Пролей на знания людские новый свет,
Пиши творения высокие, поэт, –
И жди, чтоб мелочей какой-нибудь издатель,
Любимцев публики бессовестный ласкатель.
Который разуметь язык недавно стал,
Пером завистливым тебя везде марал…
Конечно, для него довольно и презренья!..

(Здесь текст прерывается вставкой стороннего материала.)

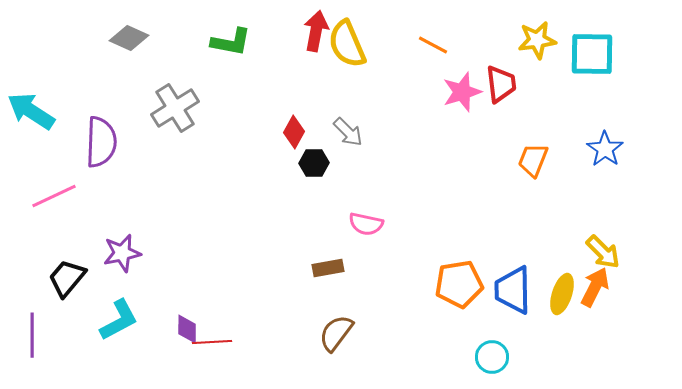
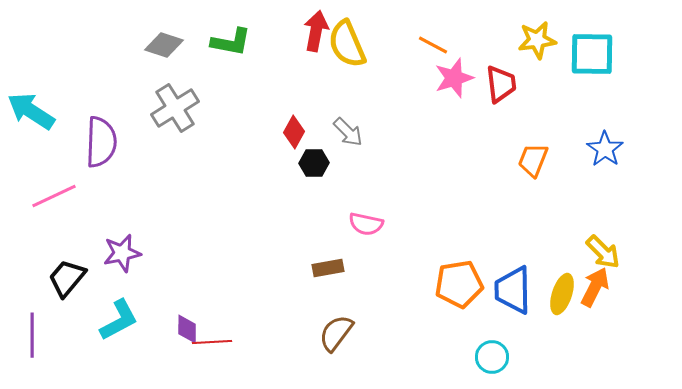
gray diamond: moved 35 px right, 7 px down; rotated 6 degrees counterclockwise
pink star: moved 8 px left, 14 px up
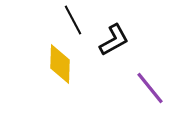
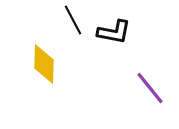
black L-shape: moved 8 px up; rotated 40 degrees clockwise
yellow diamond: moved 16 px left
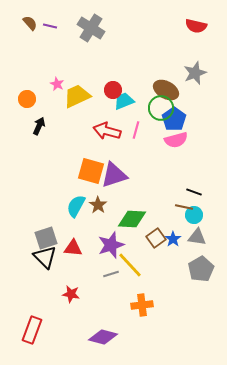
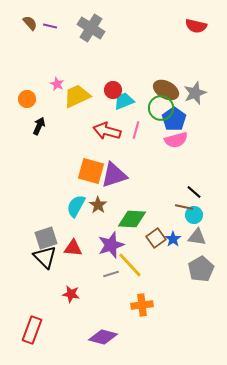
gray star: moved 20 px down
black line: rotated 21 degrees clockwise
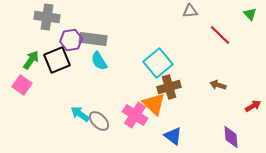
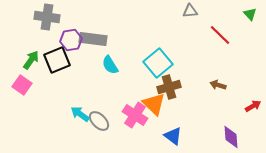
cyan semicircle: moved 11 px right, 4 px down
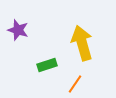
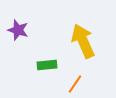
yellow arrow: moved 1 px right, 2 px up; rotated 8 degrees counterclockwise
green rectangle: rotated 12 degrees clockwise
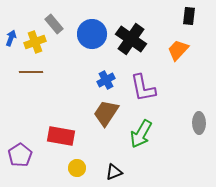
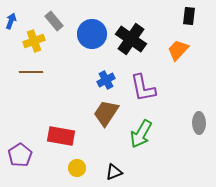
gray rectangle: moved 3 px up
blue arrow: moved 17 px up
yellow cross: moved 1 px left, 1 px up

Холодность публики – вот камень преткновенья,
Вот бич учености, талантов и трудов!
и проч.
Не нужно доказывать, что мой поступок был вовсе неумышленный: я перевел сатиру в деревне, еще не зная о существовании Полевого. Я никогда не замечал его в числе слушателей во время публичных заседаний Общества и, конечно, не мог ожидать, чтоб он явился для выслушания стихов, которые можно было применить к нему, и чтоб он встал со стула, как нарочно, для привлечения на себя общего внимания. Когда я, проехав из Общества прямо к Писареву, рассказал ему это происшествие, он улыбнулся прежнею своею злою улыбкой, которая говорила: «ништо ему». С сожалением я должен сказать, что он ненавидел Полевого.
Писареву становилось хуже и хуже. 1 марта хотел было он написать записку и поздравить одну очень любимую и уважаемую им женщину со днем ее рожденья, но дрожащая его рука писала одни каракульки; он бросил с досадой перо и сказал: «Таким почерком я только напугаю». На другой день он просил меня продать книгопродавцу Ширяеву «Белую волшебницу», «Пятнадцать лет в Париже» и четыре водевиля: «Дядя напрокат», «Две записки», «Как дороги утки» и «Средство выдавать дочерей замуж». – «Продай за что-нибудь, – сказал мне Писарев слабым голосом. – Ширяев предлагал мне прежде по сто пятьдесят рублей за каждый водевиль в одном акте». Я поехал прямо к Ширяеву и продал все шесть пиес, числом одиннадцать актов, за тысячу рублей ассигнациями. Возвращаясь из комитета, я заехал к Писареву и отдал ему деньги. Он был очень доволен, спросил свой маленький ларчик, положил в него тысячу рублей и запер ключиком. Кончив эту, для него уже тяжелую работу, он сказал с какой-то странной улыбкой: «Пригодятся».
Я повидался с Высоцким; он сказал мне, что с некоторого времени у больного появилось опять раздражение в печени, что завтра он ощупает его при мне, для чего и просил, чтоб я непременно приехал в три часа. «Писарев уже два раза не дался осмотреть себя, – продолжал Григорий Яковлевич, – а вас, вероятно, послушается: мне необходим хирургический осмотр».
Высоцкий приехал в условленный час, и Писарев весьма неохотно, но согласился дать себя ощупать. Как только Высоцкий впустил свои пальцы под ребра больного, больной болезненно вскрикнул, оттолкнул с досадою руку доктора и раздраженным голосом сказал: «Какой вы!.. настоящий хирург! Вы мне бок проткнули!» Высоцкий не отвечал и более не беспокоил больного, прописал новое лекарство и, выйдя со мною в другую комнату, сказал: «Ну, теперь дело плохо: у него рецидив воспаления в печени, а он так слаб, что я даже пиявок не смею поставить». – Я давно чувствовал, что дело плохо, и говорил Высоцкому не один раз; я напомнил об этом и теперь; но Высоцкий утверждал, что плохо стало недавно. «Скажите, Григорий Яковлевич, прямо: имеете ли вы какую-нибудь надежду?» – спросил я. – «Как доктор – никакой; а как христианин – верю в чудеса божьего милосердия», – отвечал Высоцкий.